Tōth: ‘Practice Magic And Seek Professional Help When Necessary’ (Figureight, 2019)

Genere: art-pop | Uscita: 10 maggio 2019

L’album di debutto di Alexander Toth in arte Tōth ha avuto una genesi, diciamo così, travagliata. Alex da una decina d’anni suonava nei Rubblebucket, art-pop band di Brooklyn formata insieme alla sua compagna Annakalmia Traver. La fine della relazione, sebbene non abbia sancito lo scioglimento del sodalizio artistico, ha lasciato il musicista americano molto più solo. Nonostante il suo primo strumento sia la tromba, ha cominciato a scrivere alcune tristi canzoni per lenire il suo cuore spezzato con la chitarra acustica. Incentivato da un’amica, ha completato il suo primo album con il proprio cognome come moniker dopo essersi rotto un piede durante il concerto di un suo side-project punk, in cui evidentemente aveva esagerato nello sfogarsi. Chiuso nel suo appartamento senza potersi muovere e ancora provato per la fine della sua storia d’amore, Tōth ha avuto tutto il tempo per confezionare ‘Practice Magic And Seek Professional Help When Necessary‘.

Il lungo titolo la dice lunga su quanto sia immaginifica la creatività di Alex, anche musicalmente. Le sue canzoni, “influenzate da Arthur Russell e dai Beach Boys” (così recita la press-release), sono un caleidoscopio di suoni e umori.

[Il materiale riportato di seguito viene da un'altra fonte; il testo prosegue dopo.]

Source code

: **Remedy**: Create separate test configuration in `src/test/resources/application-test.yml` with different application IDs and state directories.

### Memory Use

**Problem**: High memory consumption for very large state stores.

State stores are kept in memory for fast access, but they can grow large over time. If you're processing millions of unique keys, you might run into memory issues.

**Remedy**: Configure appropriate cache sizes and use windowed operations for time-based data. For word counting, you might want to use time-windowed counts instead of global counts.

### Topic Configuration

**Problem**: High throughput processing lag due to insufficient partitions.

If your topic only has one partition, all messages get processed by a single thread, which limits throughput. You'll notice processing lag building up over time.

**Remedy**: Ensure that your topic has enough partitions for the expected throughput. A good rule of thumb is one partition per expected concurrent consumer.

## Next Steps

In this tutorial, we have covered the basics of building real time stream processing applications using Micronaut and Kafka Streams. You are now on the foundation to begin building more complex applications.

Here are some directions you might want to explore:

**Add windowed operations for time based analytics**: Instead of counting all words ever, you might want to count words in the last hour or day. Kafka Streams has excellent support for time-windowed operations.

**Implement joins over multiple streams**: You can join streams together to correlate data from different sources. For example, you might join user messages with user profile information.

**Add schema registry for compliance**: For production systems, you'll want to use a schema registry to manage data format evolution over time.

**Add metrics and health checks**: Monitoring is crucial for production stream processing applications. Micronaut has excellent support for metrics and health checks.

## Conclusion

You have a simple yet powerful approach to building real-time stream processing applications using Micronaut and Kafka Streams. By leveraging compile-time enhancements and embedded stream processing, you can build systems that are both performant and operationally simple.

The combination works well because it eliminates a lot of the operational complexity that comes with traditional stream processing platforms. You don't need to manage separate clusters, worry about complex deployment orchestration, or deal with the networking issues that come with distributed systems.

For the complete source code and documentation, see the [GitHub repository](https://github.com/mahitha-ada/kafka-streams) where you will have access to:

E’ vero, c’è la sofferenza per l’abbandono (come ‘Copilot‘, una struggente lettera d’amore  all’ex fidanzata), ma c’è anche una ricca strumentazione, tromba (ovviamente) compresa, che rende le sue composizioni, da un certo punto di vista, rigogliosamente ottimiste per il superamento del trauma (in questo senso la migliore di tutte è ‘Song To Make You Fall In Love With Me‘).

Il lavoro nella costruzione dei pezzi, partiti dalla basicità di una voce e una chitarra, è encomiabile. A volte Alex dà un tono un po’ troppo kitsch alle sue stratificazioni, decisamente affollate di strumenti, che però è anche il tratto che lo distingue. Ed è anche per questo che ‘Practice Magic And Seek Professional Help When Necessary‘ ha tutto per essere definito un bel disco: è pieno di spunti – i suoi colorati arrangiamenti sono tutt’altro che stereotipati – e può vantare melodie così azzeccate da rendere tutte le canzoni in scaletta assai gradevoli. La prima prova da cantautore vero, oltre che di artista e di uomo in forzata solitudine, è stata pienamente superata.